Pitted against the Euro and USD, the Yen is down as investors anticipated the conclusion of the BOJ’s policy meeting. Uncertainty is felt by analysts as to the next move of policy makers after Industrial Production fared better than expected and the escalating of Retail Sales last September. Sources reported that the monetary authorities may soon adopt a more moderate policy when dealing with inflation.
New Zealand and Australian dollars was down against USD as demand for the green bucks increased. It seems that trading experts have provided a go signal for to buy dollars after Fed Reserve decreased the asset purchasing program.

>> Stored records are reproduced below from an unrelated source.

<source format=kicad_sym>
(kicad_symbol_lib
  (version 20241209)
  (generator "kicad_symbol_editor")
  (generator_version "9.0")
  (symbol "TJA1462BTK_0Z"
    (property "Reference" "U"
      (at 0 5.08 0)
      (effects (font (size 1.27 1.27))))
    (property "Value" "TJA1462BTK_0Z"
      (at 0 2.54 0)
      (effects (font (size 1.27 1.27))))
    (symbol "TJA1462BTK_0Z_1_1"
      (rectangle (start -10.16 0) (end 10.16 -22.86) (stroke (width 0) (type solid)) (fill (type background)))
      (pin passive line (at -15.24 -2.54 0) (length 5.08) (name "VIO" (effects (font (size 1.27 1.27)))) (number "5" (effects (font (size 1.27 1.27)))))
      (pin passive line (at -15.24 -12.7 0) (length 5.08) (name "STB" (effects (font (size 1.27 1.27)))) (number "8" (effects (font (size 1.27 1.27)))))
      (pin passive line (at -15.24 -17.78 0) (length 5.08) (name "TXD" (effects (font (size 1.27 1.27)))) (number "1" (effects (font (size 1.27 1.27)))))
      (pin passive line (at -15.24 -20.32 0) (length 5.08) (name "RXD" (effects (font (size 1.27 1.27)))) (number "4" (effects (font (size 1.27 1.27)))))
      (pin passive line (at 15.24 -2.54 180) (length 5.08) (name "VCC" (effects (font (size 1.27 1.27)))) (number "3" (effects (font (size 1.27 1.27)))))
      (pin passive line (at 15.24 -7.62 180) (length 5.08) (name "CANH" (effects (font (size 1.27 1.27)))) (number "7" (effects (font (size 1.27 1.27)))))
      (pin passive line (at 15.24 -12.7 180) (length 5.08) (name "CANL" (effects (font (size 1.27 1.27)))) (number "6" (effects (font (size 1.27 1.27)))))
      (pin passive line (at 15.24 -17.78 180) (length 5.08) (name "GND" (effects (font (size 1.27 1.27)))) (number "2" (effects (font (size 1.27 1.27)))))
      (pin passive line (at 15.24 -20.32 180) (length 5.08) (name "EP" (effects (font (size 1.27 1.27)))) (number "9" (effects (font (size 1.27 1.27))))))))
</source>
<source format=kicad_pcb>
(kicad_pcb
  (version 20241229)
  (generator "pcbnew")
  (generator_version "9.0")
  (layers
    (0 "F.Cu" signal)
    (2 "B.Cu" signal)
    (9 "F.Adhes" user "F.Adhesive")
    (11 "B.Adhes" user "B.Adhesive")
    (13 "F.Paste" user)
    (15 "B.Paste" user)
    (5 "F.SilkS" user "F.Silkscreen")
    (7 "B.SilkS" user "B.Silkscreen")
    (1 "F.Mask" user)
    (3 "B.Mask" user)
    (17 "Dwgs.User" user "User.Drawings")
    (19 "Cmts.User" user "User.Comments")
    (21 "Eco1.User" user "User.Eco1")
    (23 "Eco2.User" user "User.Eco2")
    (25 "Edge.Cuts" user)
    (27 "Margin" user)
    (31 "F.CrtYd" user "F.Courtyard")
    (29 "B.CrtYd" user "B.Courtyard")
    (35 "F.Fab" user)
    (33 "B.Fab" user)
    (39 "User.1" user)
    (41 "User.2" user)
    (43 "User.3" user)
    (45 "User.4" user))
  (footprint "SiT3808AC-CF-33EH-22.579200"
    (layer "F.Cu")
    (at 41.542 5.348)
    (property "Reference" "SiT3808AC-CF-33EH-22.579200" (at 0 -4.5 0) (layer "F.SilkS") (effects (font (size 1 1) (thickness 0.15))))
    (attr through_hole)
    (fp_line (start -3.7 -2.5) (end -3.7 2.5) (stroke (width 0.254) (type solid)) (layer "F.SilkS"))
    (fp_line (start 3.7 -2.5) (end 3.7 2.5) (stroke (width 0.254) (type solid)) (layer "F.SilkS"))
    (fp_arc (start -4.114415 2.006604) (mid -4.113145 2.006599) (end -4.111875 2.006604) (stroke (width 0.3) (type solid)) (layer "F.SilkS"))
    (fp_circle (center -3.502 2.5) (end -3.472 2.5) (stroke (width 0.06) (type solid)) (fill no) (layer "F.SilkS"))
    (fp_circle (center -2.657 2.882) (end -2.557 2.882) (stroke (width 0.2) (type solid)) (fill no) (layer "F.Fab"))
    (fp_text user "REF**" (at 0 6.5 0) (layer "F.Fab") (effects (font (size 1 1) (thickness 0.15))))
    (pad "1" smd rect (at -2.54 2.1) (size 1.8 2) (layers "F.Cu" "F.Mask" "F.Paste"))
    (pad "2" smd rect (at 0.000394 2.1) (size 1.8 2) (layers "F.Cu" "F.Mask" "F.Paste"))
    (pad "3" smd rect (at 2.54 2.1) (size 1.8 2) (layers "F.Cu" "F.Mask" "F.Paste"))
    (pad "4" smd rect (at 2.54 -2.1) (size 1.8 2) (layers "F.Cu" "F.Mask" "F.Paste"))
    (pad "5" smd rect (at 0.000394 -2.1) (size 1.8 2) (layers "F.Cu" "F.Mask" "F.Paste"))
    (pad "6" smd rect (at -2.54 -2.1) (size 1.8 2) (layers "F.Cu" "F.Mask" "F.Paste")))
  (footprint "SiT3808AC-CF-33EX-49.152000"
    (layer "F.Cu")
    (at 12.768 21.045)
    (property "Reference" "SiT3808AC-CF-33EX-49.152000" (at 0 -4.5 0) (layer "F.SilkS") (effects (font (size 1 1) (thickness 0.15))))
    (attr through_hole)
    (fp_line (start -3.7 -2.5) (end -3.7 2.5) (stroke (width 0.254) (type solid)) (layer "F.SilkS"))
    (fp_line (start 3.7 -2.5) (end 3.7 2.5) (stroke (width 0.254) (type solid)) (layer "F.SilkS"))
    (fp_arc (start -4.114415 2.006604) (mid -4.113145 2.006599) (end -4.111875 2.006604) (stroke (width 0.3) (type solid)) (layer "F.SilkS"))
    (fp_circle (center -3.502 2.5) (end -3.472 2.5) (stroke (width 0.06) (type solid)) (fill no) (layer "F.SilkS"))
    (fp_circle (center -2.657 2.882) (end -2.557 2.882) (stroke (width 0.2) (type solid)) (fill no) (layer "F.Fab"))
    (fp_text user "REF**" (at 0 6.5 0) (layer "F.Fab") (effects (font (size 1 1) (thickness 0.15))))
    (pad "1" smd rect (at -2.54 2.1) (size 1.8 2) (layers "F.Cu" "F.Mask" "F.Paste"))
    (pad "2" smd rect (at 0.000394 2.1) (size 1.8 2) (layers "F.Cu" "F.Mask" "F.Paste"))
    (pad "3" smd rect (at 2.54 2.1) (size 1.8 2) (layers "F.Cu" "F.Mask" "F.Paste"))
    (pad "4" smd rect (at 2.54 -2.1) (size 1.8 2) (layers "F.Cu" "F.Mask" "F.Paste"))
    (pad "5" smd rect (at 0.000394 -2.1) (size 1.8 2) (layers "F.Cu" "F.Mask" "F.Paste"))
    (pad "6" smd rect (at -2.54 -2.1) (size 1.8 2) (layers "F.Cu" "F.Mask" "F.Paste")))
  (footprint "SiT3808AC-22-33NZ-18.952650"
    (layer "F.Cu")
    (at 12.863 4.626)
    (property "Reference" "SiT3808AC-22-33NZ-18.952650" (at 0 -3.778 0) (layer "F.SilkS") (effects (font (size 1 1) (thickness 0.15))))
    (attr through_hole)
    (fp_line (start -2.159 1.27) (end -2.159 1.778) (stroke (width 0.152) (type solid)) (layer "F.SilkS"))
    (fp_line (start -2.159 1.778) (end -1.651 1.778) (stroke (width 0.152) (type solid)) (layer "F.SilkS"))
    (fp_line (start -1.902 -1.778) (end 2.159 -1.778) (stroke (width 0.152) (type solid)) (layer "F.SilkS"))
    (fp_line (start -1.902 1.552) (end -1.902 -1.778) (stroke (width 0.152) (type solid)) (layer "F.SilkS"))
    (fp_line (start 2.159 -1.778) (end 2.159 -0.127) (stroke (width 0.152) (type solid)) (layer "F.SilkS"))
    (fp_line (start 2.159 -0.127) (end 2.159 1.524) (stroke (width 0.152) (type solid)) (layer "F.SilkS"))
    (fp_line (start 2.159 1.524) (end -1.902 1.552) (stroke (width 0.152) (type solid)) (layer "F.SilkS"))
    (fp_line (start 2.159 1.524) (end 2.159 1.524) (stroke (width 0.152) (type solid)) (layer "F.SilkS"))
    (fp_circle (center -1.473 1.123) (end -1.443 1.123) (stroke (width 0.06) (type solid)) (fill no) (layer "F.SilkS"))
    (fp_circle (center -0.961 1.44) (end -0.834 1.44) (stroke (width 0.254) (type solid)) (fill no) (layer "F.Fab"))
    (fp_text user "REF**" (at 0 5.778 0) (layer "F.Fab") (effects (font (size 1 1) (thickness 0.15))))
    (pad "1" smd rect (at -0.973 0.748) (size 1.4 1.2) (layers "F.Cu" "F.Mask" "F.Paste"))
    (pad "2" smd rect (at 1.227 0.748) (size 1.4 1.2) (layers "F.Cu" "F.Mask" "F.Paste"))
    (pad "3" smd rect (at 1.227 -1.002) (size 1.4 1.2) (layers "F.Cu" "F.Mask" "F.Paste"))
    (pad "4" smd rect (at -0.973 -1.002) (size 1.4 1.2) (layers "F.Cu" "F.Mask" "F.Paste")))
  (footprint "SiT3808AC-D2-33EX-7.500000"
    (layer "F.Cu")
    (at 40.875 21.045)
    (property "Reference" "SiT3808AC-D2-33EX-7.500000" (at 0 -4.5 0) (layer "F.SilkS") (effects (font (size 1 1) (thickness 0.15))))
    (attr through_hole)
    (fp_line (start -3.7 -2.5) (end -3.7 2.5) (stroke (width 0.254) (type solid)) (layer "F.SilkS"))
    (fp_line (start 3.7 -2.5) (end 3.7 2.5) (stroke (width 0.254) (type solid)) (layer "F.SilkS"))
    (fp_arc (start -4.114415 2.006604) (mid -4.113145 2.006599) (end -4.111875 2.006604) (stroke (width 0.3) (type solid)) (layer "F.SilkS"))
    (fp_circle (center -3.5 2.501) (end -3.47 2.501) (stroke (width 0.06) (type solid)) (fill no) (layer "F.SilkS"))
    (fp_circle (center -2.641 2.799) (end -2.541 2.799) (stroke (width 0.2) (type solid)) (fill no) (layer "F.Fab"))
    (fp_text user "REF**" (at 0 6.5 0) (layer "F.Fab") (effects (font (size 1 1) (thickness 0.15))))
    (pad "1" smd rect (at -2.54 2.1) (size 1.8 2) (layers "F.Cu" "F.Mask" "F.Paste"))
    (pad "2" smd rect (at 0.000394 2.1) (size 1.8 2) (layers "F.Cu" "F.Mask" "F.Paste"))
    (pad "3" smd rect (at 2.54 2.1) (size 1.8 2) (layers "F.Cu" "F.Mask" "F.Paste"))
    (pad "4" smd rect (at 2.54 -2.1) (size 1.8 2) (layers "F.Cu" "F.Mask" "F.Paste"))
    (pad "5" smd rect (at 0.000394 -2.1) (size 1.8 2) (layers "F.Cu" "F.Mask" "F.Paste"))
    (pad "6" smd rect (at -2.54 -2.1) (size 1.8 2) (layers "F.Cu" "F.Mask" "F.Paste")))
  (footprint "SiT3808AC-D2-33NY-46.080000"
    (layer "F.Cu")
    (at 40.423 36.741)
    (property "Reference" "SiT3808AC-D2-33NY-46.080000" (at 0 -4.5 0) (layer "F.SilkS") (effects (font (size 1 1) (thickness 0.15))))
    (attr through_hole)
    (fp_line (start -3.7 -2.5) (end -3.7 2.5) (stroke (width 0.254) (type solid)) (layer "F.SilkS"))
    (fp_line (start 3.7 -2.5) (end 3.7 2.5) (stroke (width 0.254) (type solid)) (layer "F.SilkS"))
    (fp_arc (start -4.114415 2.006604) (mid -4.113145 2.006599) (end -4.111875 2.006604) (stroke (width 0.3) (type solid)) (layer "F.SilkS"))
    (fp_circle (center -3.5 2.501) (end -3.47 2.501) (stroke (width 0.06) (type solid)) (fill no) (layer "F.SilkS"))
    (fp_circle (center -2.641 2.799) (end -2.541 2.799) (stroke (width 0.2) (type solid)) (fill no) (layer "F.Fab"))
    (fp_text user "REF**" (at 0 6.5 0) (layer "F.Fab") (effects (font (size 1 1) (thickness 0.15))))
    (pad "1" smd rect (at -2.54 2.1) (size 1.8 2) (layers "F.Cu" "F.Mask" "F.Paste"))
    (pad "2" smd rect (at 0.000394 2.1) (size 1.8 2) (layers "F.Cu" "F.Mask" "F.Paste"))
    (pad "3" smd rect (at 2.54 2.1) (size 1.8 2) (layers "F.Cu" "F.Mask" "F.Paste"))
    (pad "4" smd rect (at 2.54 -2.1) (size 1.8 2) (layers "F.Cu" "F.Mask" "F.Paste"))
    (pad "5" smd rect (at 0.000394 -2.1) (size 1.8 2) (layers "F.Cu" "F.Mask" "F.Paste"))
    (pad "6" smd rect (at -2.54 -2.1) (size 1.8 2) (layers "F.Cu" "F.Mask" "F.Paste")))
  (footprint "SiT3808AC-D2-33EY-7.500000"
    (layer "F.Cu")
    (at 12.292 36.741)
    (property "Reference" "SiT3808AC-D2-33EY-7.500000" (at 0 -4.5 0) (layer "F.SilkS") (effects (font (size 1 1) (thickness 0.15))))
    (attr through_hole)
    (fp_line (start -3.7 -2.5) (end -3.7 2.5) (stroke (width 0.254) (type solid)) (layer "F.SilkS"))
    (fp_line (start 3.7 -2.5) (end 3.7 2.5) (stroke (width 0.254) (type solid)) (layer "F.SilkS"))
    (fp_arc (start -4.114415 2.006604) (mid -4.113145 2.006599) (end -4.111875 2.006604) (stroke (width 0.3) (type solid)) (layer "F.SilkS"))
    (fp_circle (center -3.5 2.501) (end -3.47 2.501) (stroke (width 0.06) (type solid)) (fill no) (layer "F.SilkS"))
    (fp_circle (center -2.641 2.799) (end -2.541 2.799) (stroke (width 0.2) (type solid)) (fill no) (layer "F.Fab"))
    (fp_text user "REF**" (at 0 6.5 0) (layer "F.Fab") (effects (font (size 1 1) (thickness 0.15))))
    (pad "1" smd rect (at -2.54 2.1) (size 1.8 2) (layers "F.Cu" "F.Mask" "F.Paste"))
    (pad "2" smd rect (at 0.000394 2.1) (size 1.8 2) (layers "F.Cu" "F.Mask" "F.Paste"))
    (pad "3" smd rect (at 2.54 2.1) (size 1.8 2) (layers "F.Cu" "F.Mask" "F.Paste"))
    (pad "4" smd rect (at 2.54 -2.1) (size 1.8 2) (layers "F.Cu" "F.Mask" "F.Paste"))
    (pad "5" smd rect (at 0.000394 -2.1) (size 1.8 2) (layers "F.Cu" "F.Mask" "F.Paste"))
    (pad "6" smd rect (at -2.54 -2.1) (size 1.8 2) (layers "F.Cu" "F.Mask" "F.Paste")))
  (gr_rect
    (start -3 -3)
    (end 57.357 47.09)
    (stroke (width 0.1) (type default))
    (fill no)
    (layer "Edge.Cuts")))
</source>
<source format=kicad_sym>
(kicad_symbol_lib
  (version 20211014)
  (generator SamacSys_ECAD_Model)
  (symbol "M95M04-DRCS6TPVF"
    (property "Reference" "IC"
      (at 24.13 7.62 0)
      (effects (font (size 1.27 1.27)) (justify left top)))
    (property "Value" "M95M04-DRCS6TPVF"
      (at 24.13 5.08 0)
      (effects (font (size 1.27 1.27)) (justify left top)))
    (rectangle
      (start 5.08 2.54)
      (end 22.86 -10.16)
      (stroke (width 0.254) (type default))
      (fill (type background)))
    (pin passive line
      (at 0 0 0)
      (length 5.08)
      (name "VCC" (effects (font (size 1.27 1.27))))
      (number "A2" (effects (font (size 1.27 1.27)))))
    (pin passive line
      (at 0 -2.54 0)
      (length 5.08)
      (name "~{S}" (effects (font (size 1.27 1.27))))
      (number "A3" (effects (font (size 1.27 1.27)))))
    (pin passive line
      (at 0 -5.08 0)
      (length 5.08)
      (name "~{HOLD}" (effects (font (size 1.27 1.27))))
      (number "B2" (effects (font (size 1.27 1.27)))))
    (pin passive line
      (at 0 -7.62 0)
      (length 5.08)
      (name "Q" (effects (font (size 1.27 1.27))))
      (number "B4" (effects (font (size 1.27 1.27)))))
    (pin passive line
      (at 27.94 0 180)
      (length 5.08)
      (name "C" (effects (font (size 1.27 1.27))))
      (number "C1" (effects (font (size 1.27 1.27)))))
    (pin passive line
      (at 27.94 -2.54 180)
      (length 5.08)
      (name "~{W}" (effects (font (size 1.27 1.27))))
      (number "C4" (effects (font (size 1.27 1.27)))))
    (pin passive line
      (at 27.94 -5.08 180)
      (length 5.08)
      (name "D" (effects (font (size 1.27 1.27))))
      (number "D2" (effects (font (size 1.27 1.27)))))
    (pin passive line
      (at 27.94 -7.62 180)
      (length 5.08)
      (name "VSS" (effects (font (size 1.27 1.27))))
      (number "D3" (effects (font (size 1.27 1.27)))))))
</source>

However, on the domestic side, Australia announced a decline of price to 0.8% in Imports that frustrated speculators who were expecting an increase of 0.3%. In New Zealand, the Reserve Bank allowed the key cash rate to remain unchanged, according to the prediction of economists.
Barclays Bank has allotted £500m for current investigations into the alleged manipulation of foreign exchange involving several primary lending institutions.
This condition is bigger compared to the £290m penalty for manipulation of the Intercontinental Exchange London Interbank Offered Rate or LIBOR in 2012.
Meanwhile, the Financial Conduct Authority (FCA) is working on a settlement with six large banks in connection with their roles in the £3.5 trillion daily FOREX markets.
FCA will disclose results of its probe along with degree of penalties in November. Royal Bank of Scotland is also part of said probe and will possibly apportion funds for future penalties.
The publication of the regulatory action may include transcriptions of email messages and electronic chats associated with the scandal.
Barclays bared figures for the third quarter. It took an additional £170m hit for payment protection insurance (PPI).
The fine is the latest in a series of punishments imposed on the bank. Barclays acknowledged that fraud claims affected the performance of its investment bank and profits decreased significantly.
During the third quarter, profits dropped more sharply from £465m to £284m one year ago.
Almost 7,000 of job cuts affected the investment bank’s 24,000 employees.
Barclays released £160m of the total £1.5bn provision. The PPI indignity is the most expensive so far incurred by the banking sector.
The single currency was fairly lower versus the US dollar after positive third quarter growth figures in the United States raised market sentiments.
The Fed’s recent policy statement showed support for the country’s currency.
EUR/USD was 1.2548 during trading early in the day. This was the lowest since October 6. The currency pair later consolidated at 1.2617. It was down by 0.13 percent.
The pair will possibly obtain support at 1.2502 and resistance of 1.2772.
Market outlook was bolstered after the US Commerce Department publicized that gross domestic product increased at a yearly rate of 3.5 percent during the last three months and projection for three percent.
An independent report revealed that Americans filing for new claims with regards to jobless benefits were up for a second straight week although levels were pointing to resurgence in the labour market.
It stated that initial jobless claims soared to 3,000.
In the euro region, official figures showed that consumer price inflation in Germany progressed at a yearly rate of 0.8 percent this October which was unchanged from September. It compared to projections for a 0.9% reading.
The report came after data indicated that unemployment in Germany dropped by 22,000 in October compared to projections and gained 5,000.
Germany’s unemployment rate remained at 6.7 percent.
Spain’s economy increased 0.5 percent within the last three months and grew 1.6 percent on a yearly basis in accordance with forecasts.
The common currency was also lower versus the pound sterling. The EUR/GBP slipped 0.20 percent to 0.7874.
Today is after two events: the FOMC and the RBNZ. With the statement, Fed was overall more hawkish while the currency of the RBNZ was more bearish. One of the strongest currencies trading today is the NZD as seen in the figures. If the NZD is higher versus the EUR and the CHF, it looks as if Germany will report CPI as of -0.2% MoM against -0.1% MoM; giving justification in some respects that pitted against other currencies, the NZD has changed only a bit.
EUR and CHF appear to be the weakest currencies. They will certainly be moving along together as the pair is presently reduced to 1.2057 and the SNB reported that they will continue to protect the level of 1.2000 vs. their main trading partner. So it is expected that the lowering of EUR will be the same for the CHF.
The U.S. weekly Initial Claims for the present week will soon be released with the estimate of 285K against 283K. The MA for 4 weeks has to continue nearer the low levels since 2000. Germany will be giving out the aggregate figure of the CPI at9:00 o’clock this morning with the pieces being released that appeared more like -0.2 to -0.3% against estimate of -0.1% estimate for the month. Chairman Yellen will speak at the same time so any insight from him will be important to consider.